How Are Spousal Support Issues Handled In A Divorce?
Spousal support is dependent upon several factors. An initial determination must be made on whether or not spousal support is warranted in a case. If there is a substantial disparity in the parties relative earning capacities, spousal support may be awarded in certain cases. Earning capacity is not necessarily what a party is earning at the time of the divorce, but could include what a party is capable of earning if voluntarily unemployed or underemployed.
If spousal support is warranted, the next question to be answered involves the length of the marriage. In Maine, there are certain presumptions that have been established by statute. If the parties have been married for 10 years or less, the law presumes that there is no general spousal support. A marriage of 10 years but less than 20 creates a presumption that the term of spousal support is equal to half the length of the marriage. A marriage of 20 years or more can be awarded for an unlimited duration. The date in determining the length of the marriage is measured as of the date of filing.
How Is Spousal Support Calculated In Maine?

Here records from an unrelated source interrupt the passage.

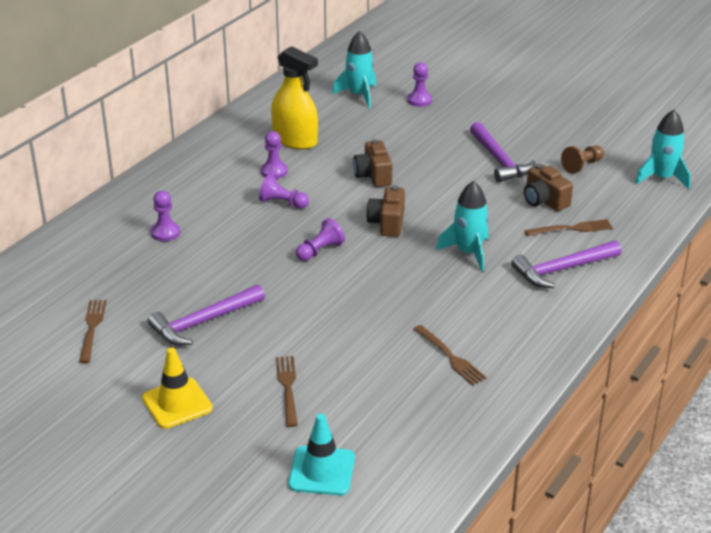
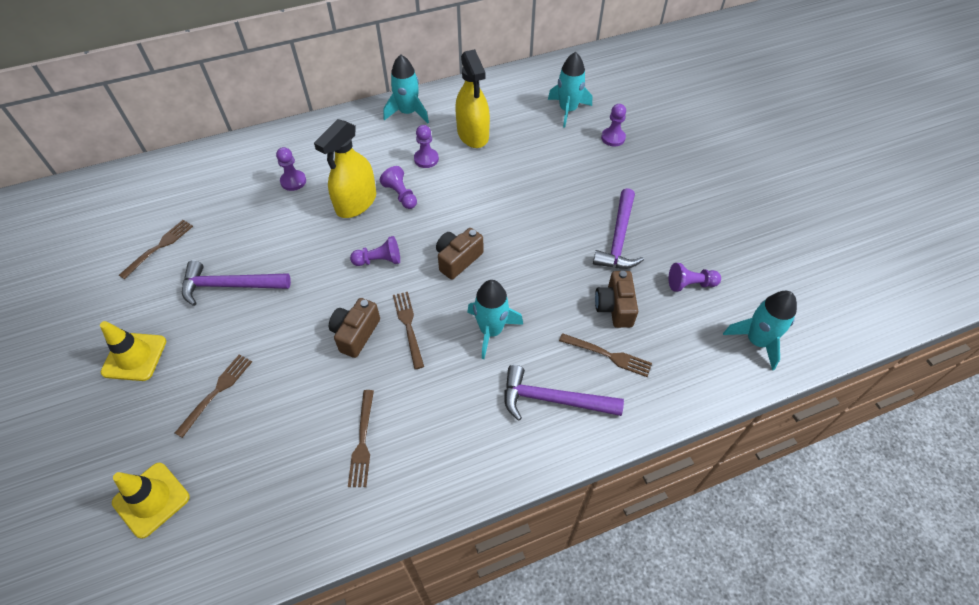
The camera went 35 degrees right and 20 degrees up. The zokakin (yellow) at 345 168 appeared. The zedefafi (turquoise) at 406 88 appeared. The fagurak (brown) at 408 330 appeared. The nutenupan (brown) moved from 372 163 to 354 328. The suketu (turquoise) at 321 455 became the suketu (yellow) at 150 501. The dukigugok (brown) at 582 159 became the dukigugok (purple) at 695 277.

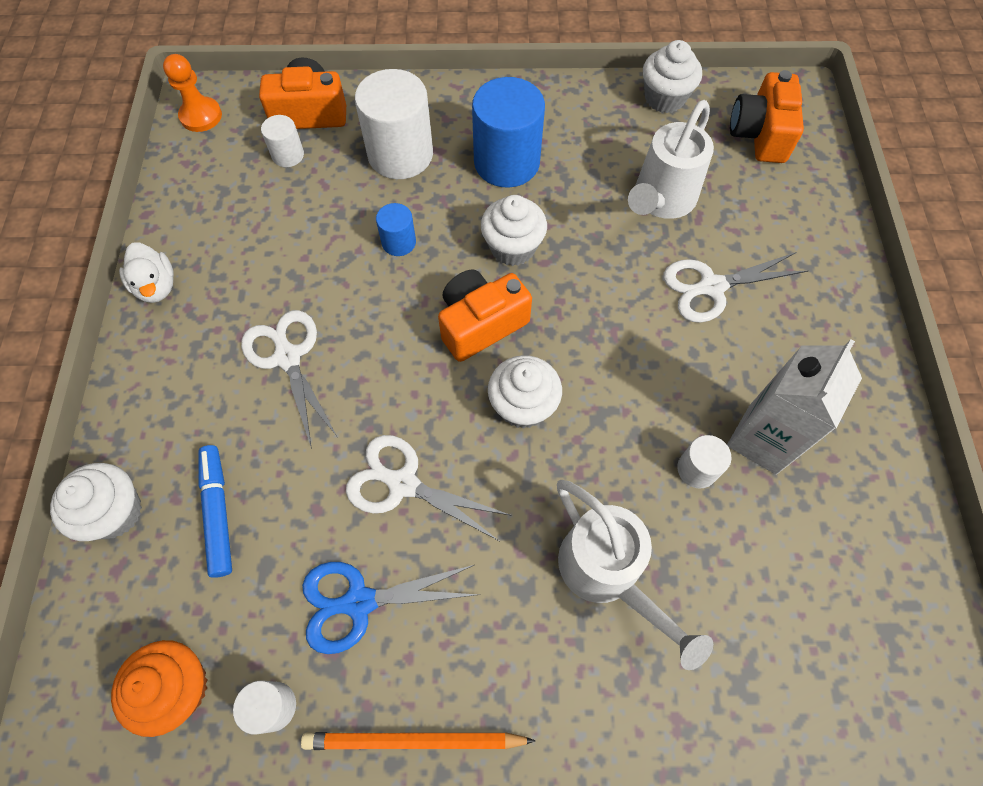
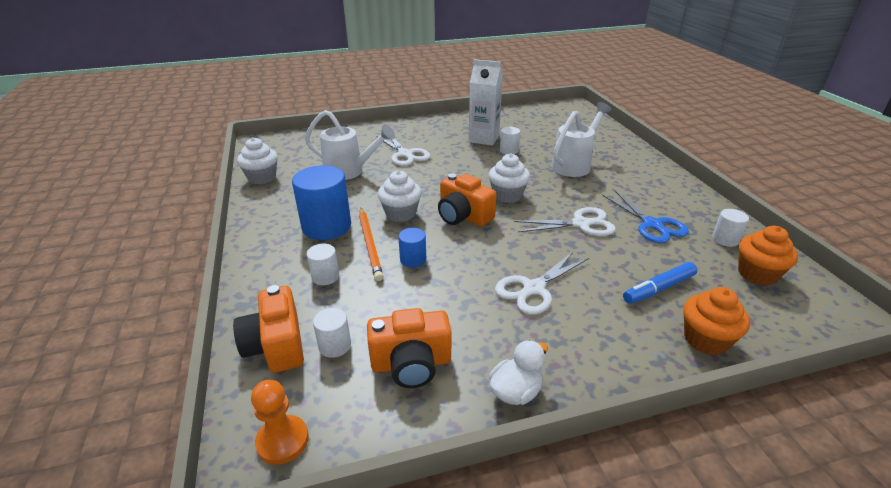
The camera went 105 degrees left and 30 degrees down. The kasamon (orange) moved from 418 741 to 371 244. The nutenupan (orange) moved from 767 116 to 409 348. The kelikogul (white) at 96 502 became the kelikogul (orange) at 716 321. The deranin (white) at 429 488 turned 105 degrees counterclockwise. The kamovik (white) at 394 124 changed to 0.49 times the size.

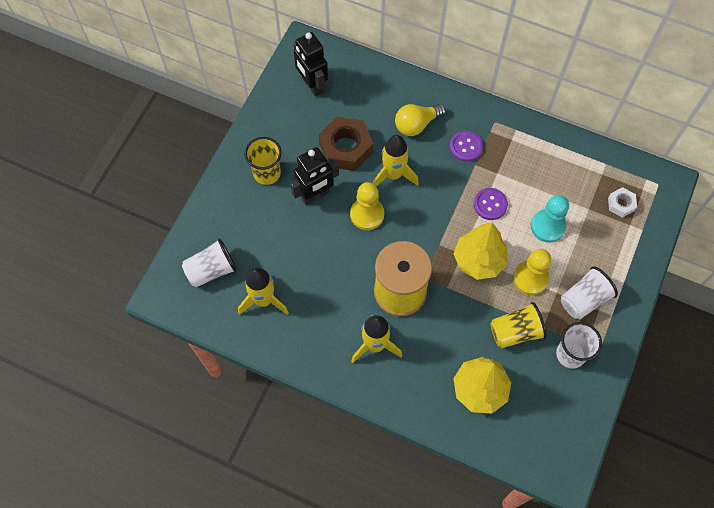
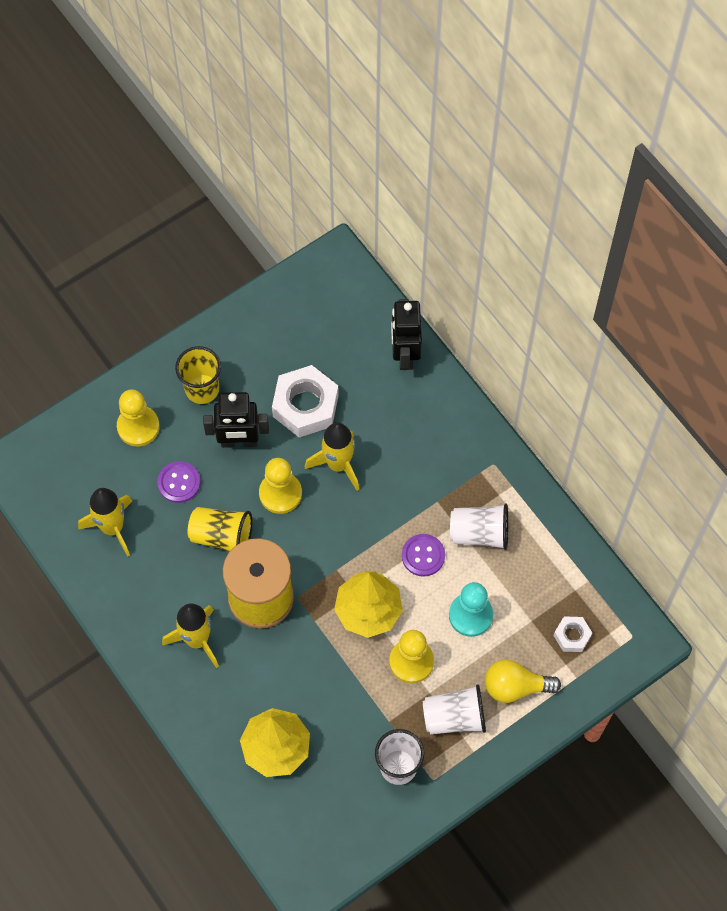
The camera went 30 degrees right and 0 degrees up. The dukigugok (yellow) at 138 418 appeared. The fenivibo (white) moved from 209 262 to 479 526. The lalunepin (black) moved from 310 64 to 406 334. The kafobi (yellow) moved from 420 120 to 523 681. The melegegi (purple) moved from 466 146 to 179 482. The fenivibo (yellow) moved from 518 325 to 220 529. The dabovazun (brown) at 346 144 became the dabovazun (white) at 305 401.

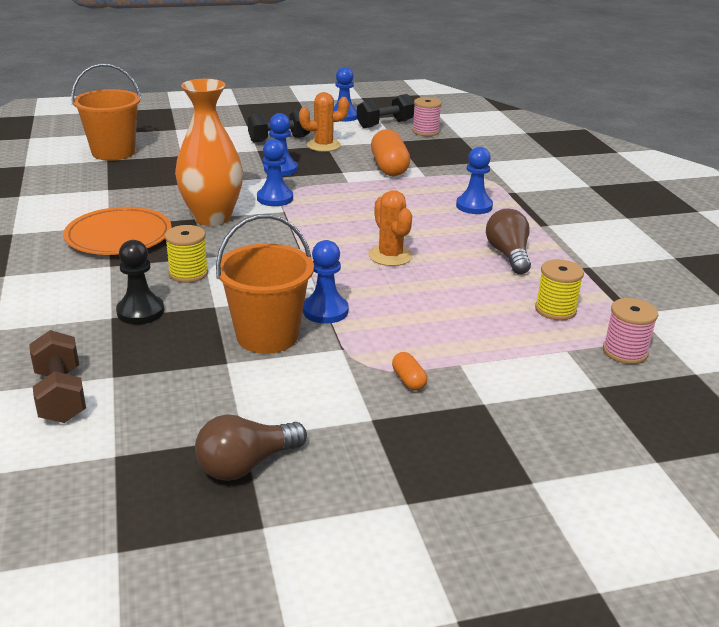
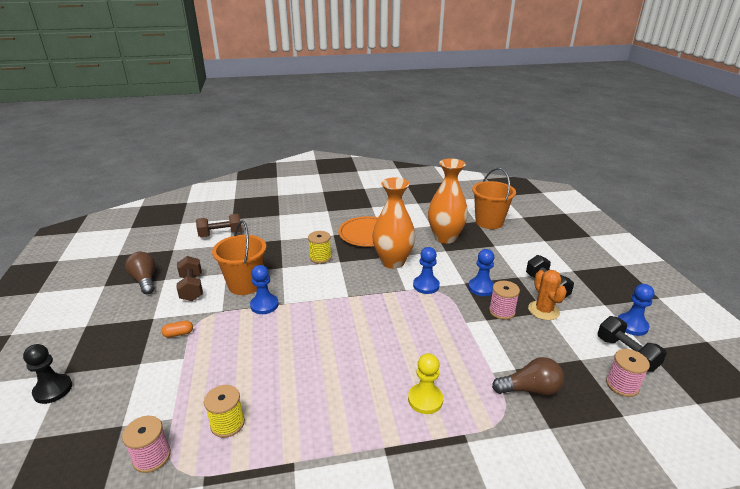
The camera went 95 degrees right and 0 degrees up. The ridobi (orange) at 391 228 disappeared. The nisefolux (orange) at 390 152 disappeared. The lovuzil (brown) at 190 278 appeared. The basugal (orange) at 448 201 appeared. The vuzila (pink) at 504 300 appeared. The dukigugok (black) moved from 140 282 to 47 374. The kafobi (brown) moved from 508 241 to 528 376. The dukigugok (blue) at 474 180 became the dukigugok (yellow) at 425 383.

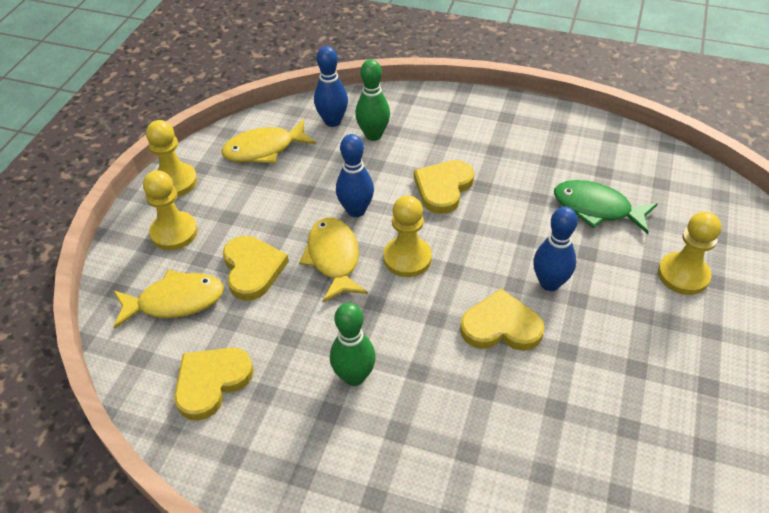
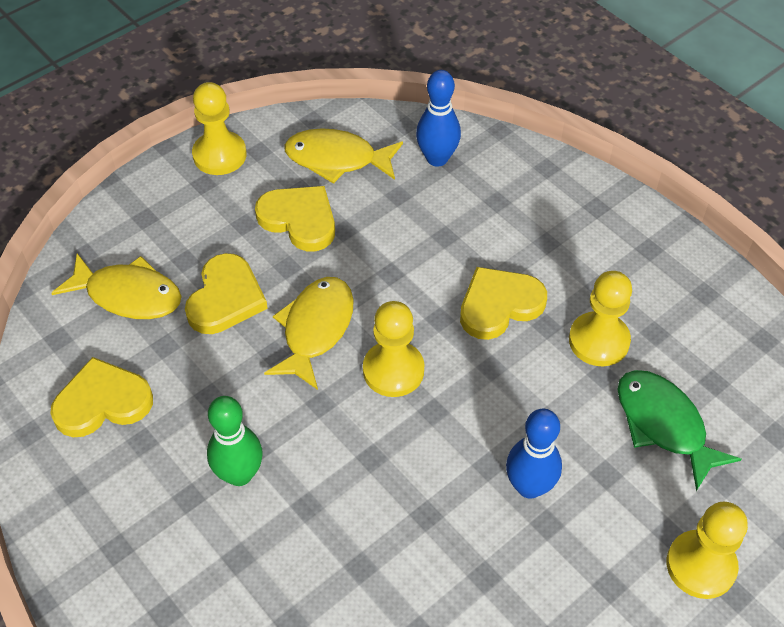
The camera went 30 degrees right and 5 degrees up. The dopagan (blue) at 355 175 disappeared. The dopagan (green) at 372 100 disappeared. The dukigugok (yellow) moved from 170 210 to 600 318. The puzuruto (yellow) moved from 502 320 to 295 218.

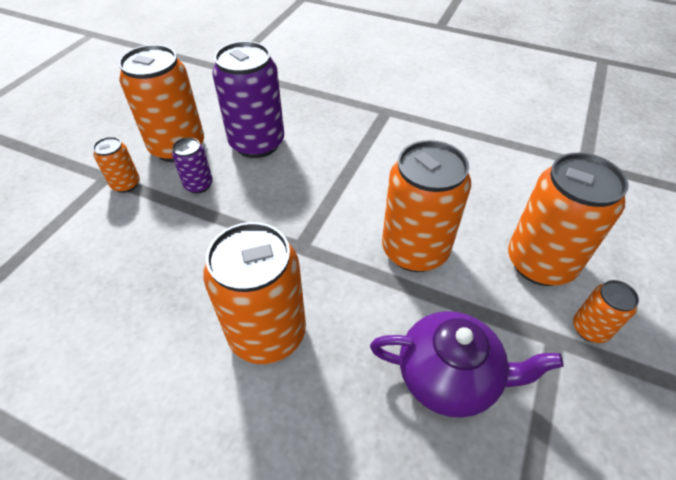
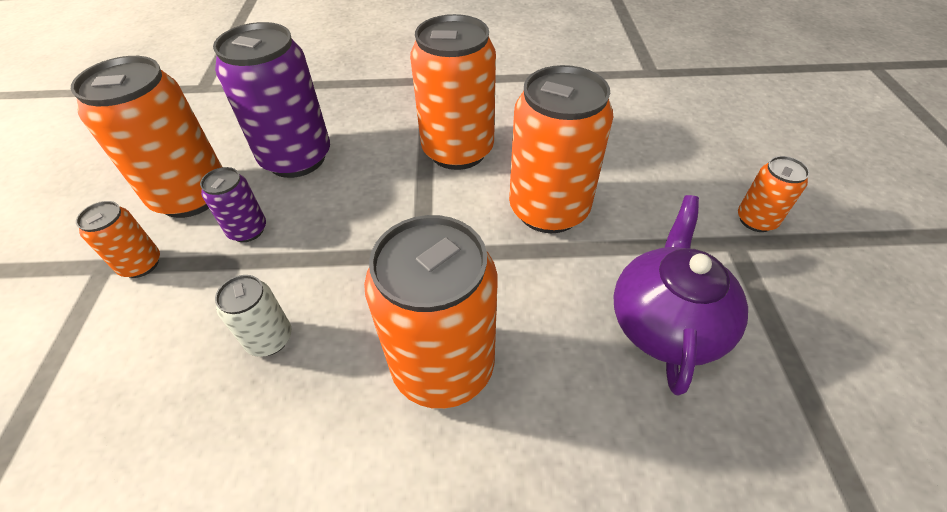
The camera went 25 degrees left and 0 degrees up. The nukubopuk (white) at 253 316 appeared. The nukubopuk (orange) moved from 568 219 to 453 92. The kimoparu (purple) at 467 364 turned 60 degrees counterclockwise.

There is no formula for calculating spousal support. There are many factors that affect the length and amount of a spousal support award. A spousal support award is determined on a case by case basis taking in many factors to include, but not be limited to, the ability of each party to pay; the age of each party; the employment history and employment potential of each party; the education and training of each party; the provisions for retirement and health insurance benefits of each party; and several more. The trial judge has wide discretion in determining the length and amount of any award.